Mas eu seria injusto se não citasse também exemplos em que a informatização trouxe benefícios. Citarei apenas um. Que, no entanto, vale por mil.

Dentre as atividades que consomem meu tempo e me recompensam com muito prazer e dinheiro pouco, está a de ensinar. Por levá-la a sério, sempre chego à faculdade antes dos alunos e leio alguma coisa enquanto por eles espero.

Quatro de outubro foi um destes dias. E mesmo lendo, minha atenção foi desviada para o papo da faxineira com o bedel. Ela, uma senhora já entrada em anos, humilde, visivelmente de poucas letras, comentava com imensa alegria a eleição da véspera. Quando, pela primeira vez, havia afinal votado. E era esta a razão de tanta felicidade.

Não resisti e meti-me na conversa. E às outras, não comparecera? Claro que sim. A todas. Mas sempre anulava o voto. Porém - e sua voz vibrava de orgulho e felicidade ao dizê-lo - na da véspera ela havia votado tanto para prefeito quanto para vereador.

Com muito tato fiz fluir a conversa para me certificar do que já desconfiara. Se o voto lhe dava tanta satisfação, por que ela sempre o anulara? É que, disse ela, desta vez foi mais fácil. Bastou "apertar os números". E isto ela bem sabia fazer.

Não foi difícil concluir que até então seu voto era anulado por vergonha. Iletrada, provavelmente semi-analfabeta, era-lhe penoso até mesmo rabiscar na cédula os números dos candidatos escolhidos. Vontade, sempre teve. Mas o receio de cometer um erro e, sobretudo, a vergonha de vê-lo exposto ao público por alguma artimanha que ela não sabia precisar qual fosse mas que temia, sempre a havia impedido de votar. Desta vez, no entanto foi diferente. Votou graças à informatização da eleição.

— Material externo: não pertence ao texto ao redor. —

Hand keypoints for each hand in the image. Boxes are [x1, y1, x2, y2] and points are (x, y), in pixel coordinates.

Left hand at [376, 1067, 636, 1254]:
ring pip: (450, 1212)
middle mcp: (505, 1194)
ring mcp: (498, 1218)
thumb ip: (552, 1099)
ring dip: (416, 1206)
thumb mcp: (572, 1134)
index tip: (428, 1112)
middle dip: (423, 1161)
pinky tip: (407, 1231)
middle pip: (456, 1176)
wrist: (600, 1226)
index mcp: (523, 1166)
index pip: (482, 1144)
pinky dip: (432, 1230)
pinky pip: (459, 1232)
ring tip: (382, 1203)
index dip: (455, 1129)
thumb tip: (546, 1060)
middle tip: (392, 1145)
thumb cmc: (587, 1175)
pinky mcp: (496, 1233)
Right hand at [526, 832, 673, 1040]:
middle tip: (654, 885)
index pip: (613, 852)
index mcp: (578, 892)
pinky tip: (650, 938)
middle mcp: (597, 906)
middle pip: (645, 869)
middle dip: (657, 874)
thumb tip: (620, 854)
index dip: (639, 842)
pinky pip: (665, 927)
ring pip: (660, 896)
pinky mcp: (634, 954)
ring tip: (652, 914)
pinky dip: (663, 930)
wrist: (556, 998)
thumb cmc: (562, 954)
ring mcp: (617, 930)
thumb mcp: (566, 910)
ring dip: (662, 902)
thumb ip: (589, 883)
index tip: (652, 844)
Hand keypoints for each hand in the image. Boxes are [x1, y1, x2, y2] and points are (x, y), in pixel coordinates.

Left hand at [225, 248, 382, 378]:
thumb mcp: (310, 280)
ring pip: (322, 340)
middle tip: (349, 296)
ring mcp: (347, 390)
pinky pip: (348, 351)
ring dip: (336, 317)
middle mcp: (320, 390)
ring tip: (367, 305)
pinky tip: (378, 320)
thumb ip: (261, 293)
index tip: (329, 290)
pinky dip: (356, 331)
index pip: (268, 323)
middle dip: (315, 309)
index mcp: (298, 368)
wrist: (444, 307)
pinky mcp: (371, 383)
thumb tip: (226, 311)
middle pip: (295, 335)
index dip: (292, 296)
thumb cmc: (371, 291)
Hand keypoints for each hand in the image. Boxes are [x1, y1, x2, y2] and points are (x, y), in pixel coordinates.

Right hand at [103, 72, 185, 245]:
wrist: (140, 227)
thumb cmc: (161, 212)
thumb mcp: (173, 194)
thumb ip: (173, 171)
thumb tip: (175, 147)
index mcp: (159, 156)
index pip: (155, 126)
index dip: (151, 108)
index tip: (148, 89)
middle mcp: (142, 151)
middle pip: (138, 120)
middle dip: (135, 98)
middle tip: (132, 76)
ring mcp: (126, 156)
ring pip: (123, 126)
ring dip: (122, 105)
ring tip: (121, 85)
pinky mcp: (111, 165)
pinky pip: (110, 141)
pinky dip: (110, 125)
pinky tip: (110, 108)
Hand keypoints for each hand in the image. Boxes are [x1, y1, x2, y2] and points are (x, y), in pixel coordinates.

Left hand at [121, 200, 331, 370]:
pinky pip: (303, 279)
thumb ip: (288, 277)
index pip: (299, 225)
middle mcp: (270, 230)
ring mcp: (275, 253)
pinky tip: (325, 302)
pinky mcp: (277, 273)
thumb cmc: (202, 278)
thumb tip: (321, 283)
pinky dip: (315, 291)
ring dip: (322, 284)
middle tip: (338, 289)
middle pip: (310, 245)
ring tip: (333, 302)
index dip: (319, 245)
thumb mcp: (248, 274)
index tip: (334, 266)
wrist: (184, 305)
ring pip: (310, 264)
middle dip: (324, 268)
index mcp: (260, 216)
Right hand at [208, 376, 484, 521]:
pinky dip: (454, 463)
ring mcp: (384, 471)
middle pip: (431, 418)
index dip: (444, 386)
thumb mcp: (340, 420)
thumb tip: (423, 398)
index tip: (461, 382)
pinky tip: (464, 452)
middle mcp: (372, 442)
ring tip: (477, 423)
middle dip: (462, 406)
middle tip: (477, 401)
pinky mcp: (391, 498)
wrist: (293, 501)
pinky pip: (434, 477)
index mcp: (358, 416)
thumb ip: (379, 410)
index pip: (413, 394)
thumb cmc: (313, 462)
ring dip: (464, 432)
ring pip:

Como ela, imagino, um número significativo de eleitores que agiam da mesma forma pelas mesmas razões pôde, afinal, exercer a plenitude de sua cidadania e votar. Não sei se os responsáveis pela informatização das eleições imaginaram que, entre os muitos benefícios que ela traria, incluía-se este. Provavelmente não, já que não vi menção a ele nas muitas coisas que li e ouvi sobre a informatização das eleições.

Mas asseguro que mesmo que nenhum outro objetivo houvesse sido atingido - o que não é verdade, pois salvo pequenas e esperadas falhas aqui e ali todo o processo foi muito bem sucedido - somente por este já teria valido a pena. Garanto.

Com a certeza de quem viu - e se comoveu com - o brilho do olhar daquela senhora humilde, repleto de felicidade por lhe terem, afinal, permitido votar.